> **DOCUMENT EXCERPT**
★ ★ ★
Colombian human rights activist (1962–2021)

Laura Frida Weinstein (1962 – 2 January 2021) was a Colombian human rights activist. From 2010 until her death she was the coordinator of Fundación Grupo de Acción y Apoyo a Personas Trans (lit. 'Trans People Action and Support Group Foundation'), a transgender support group.

== Biography ==
Weinstein was born in 1962 in Bogotá, Colombia, the youngest of seven children in a Jewish family; her family had emigrated to the country during the 1940s after fleeing antisemitism in Nazi Germany. Weinstein began identifying as female at the age of five, though she did publicly identify as so. During her childhood she experienced significant bullying and was regularly made to see psychologists. At the age of 17, she moved to Israel, where she studied Jewish history. Weinstein later returned to Colombia, where she studied social work at the Monserrate University Foundation.
★ ★ ★
> **PROMPT 1**
Using the text about Laura Frida Weinstein, decide whether each statement agrees with it. (a) Weinstein was born in Bogotá. (b) Weinstein studied social work in Israel. (c) Weinstein's family emigrated to Colombia during the 1950s. For each, answer yes or no and quote the deciding words.
> **PROMPT 2**
From the text about Laura Frida Weinstein, reproduce word for word the passage that opens with the words containing "Laura Frida Weinstein" and closes with "transgender support group.".

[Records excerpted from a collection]
★ ★ ★
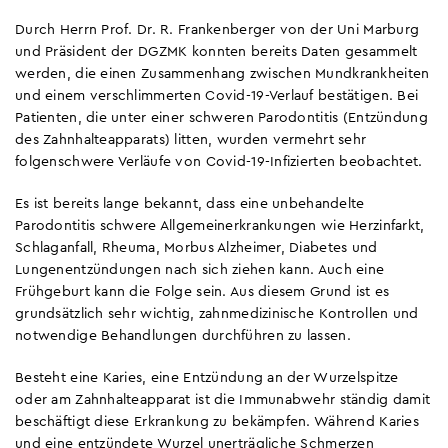
Durch Herrn Prof. Dr. R. Frankenberger von der Uni Marburg
und Präsident der DGZMK konnten bereits Daten gesammelt
werden, die einen Zusammenhang zwischen Mundkrankheiten
und einem verschlimmerten Covid-19-Verlauf bestätigen. Bei
Patienten, die unter einer schweren Parodontitis (Entzündung
des Zahnhalteapparats) litten, wurden vermehrt sehr
folgenschwere Verläufe von Covid-19-Infizierten beobachtet.
Es ist bereits lange bekannt, dass eine unbehandelte
Parodontitis schwere Allgemeinerkrankungen wie Herzinfarkt,
Schlaganfall, Rheuma, Morbus Alzheimer, Diabetes und
Lungenentzündungen nach sich ziehen kann. Auch eine
Frühgeburt kann die Folge sein. Aus diesem Grund ist es
grundsätzlich sehr wichtig, zahnmedizinische Kontrollen und
notwendige Behandlungen durchführen zu lassen.
Besteht eine Karies, eine Entzündung an der Wurzelspitze
oder am Zahnhalteapparat ist die Immunabwehr ständig damit
beschäftigt diese Erkrankung zu bekämpfen. Während Karies
und eine entzündete Wurzel unerträgliche Schmerzen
★ ★ ★
> **ANSWER AREA 1**
(a) Yes: "Weinstein was born in 1962 in Bogotá, Colombia"
(b) No: "At the age of 17, she moved to Israel, where she studied Jewish history."
(c) No: "her family had emigrated to the country during the 1940s"

> **ANSWER AREA 2**
Laura Frida Weinstein (1962 – 2 January 2021) was a Colombian human rights activist. From 2010 until her death she was the coordinator of Fundación Grupo de Acción y Apoyo a Personas Trans (lit. 'Trans People Action and Support Group Foundation'), a transgender support group.